To detect the position of the radioactive probe, the nylon membrane is covered with an X-ray film. After development, the positions of the probe become visible.

Northern blot

Northern blot is a technique used in molecular biology research to study gene expression. It takes its name from its similarity to the Southern blot technique, named for biologist Edwin Southern. The major difference is that RNA, rather than DNA, is analyzed in the northern blot. Both techniques use electrophoresis and detection with a hybridization probe. The northern blot technique was developed in 1977 by James Alwine, David Kemp, and George Stark at Stanford University.

A northern blot is very similar to a Southern blot except that it is RNA rather than DNA which is extracted, run on a gel and transferred to a filter membrane. There are 3 types of RNA: tRNA (transfer RNA - active in assembly of polypeptide chains), rRNA (ribosomal RNA - part of the structure of ribosomes) and mRNA (messenger RNA - the product of DNA transcription and used for translation of a gene into a protein). It is mRNA which is isolated and hybridized in northern blots.

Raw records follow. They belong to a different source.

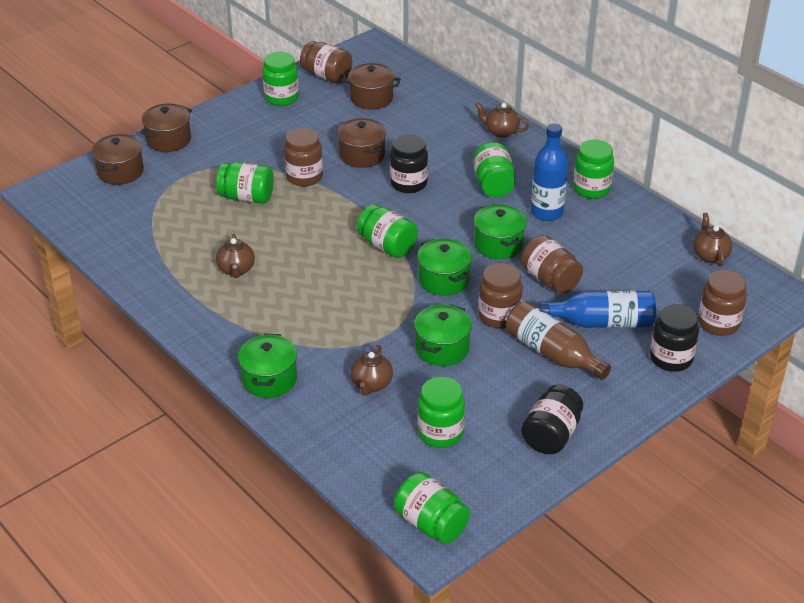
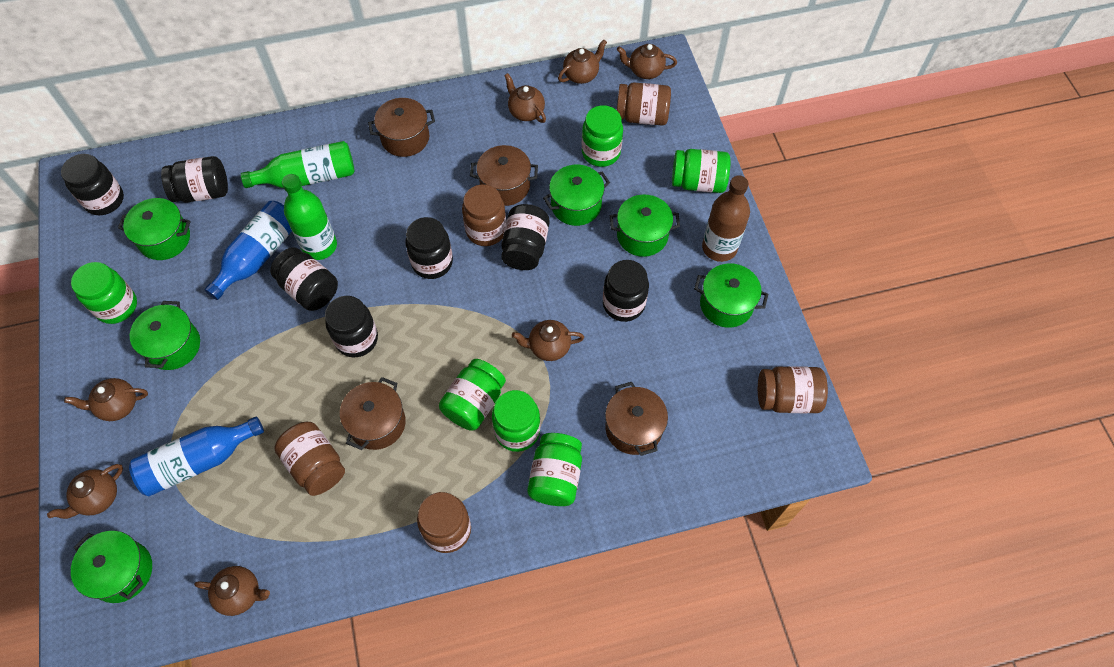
black jar: 3 -> 7
brown teapot: 4 -> 7
green bottle: 0 -> 2
green jar: 7 -> 6
green pot: 4 -> 6

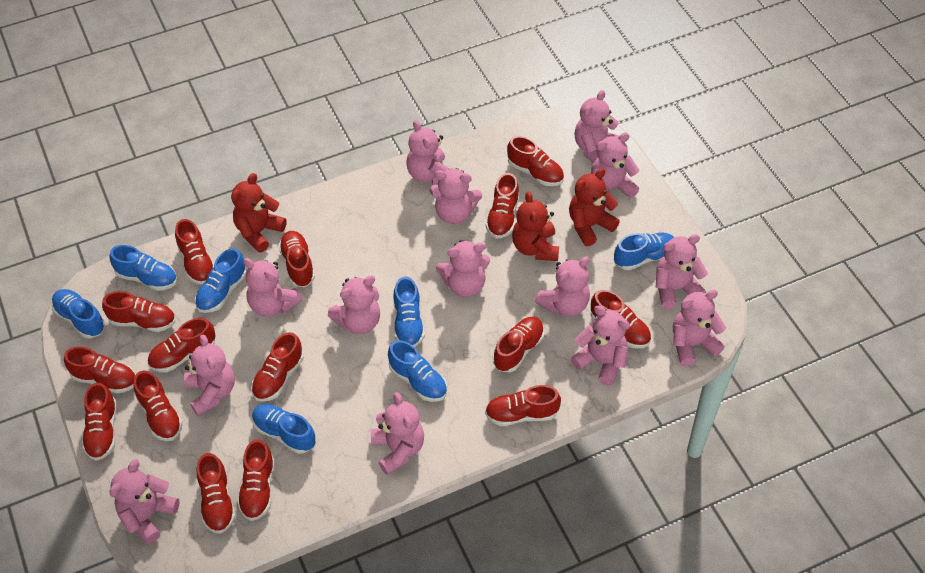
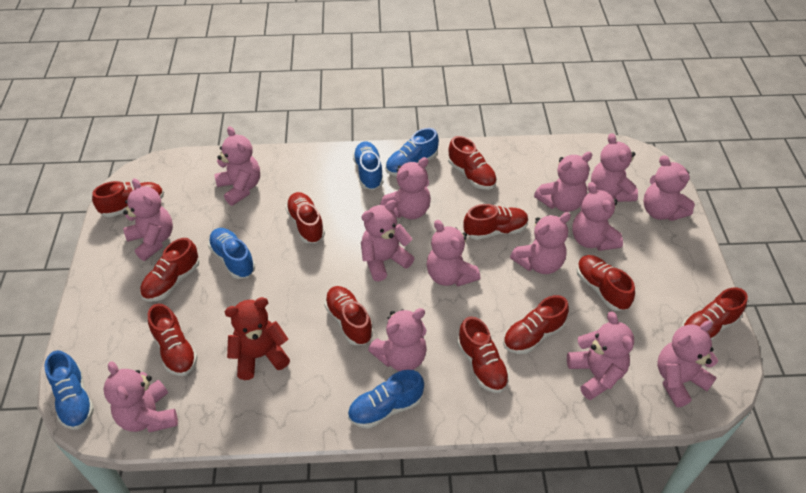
blue shoe: 7 -> 5
red shoe: 15 -> 11
red teddy bear: 3 -> 1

* mRNA is extracted from the cells grown in galactose and cells grown in glucodse and purified.
* The mRNA is loaded onto a gel for electrophoresis. Lane 1 has gal mRNa Lane 2 has the Glucose mRNA.
* An electric current is passed through the gel and the RNA moves away from the negative electrode. The distance moved depends on the size of the RNA fragment. Since genes are different sizes the size of the mRNAs varies also. This results in a smear on a gel. Standards are used to quantitate the size. The RNA can be visualized by staining first with a fluorescent dye and then lighting with UV.
* RNA is single-stranded, so it can be transferred out of the gel and onto a membrane without any further treatment. The transfer can be done electrically or by capillary action with a high salt solution.
* A GAL DNA probe is incubated with the blot.the single stranded GAL DNA probe binds with immobilized GAL mRNA The blot is washed to remove non-specifically bount probe and then a development step allows visualization of the probe that is bound.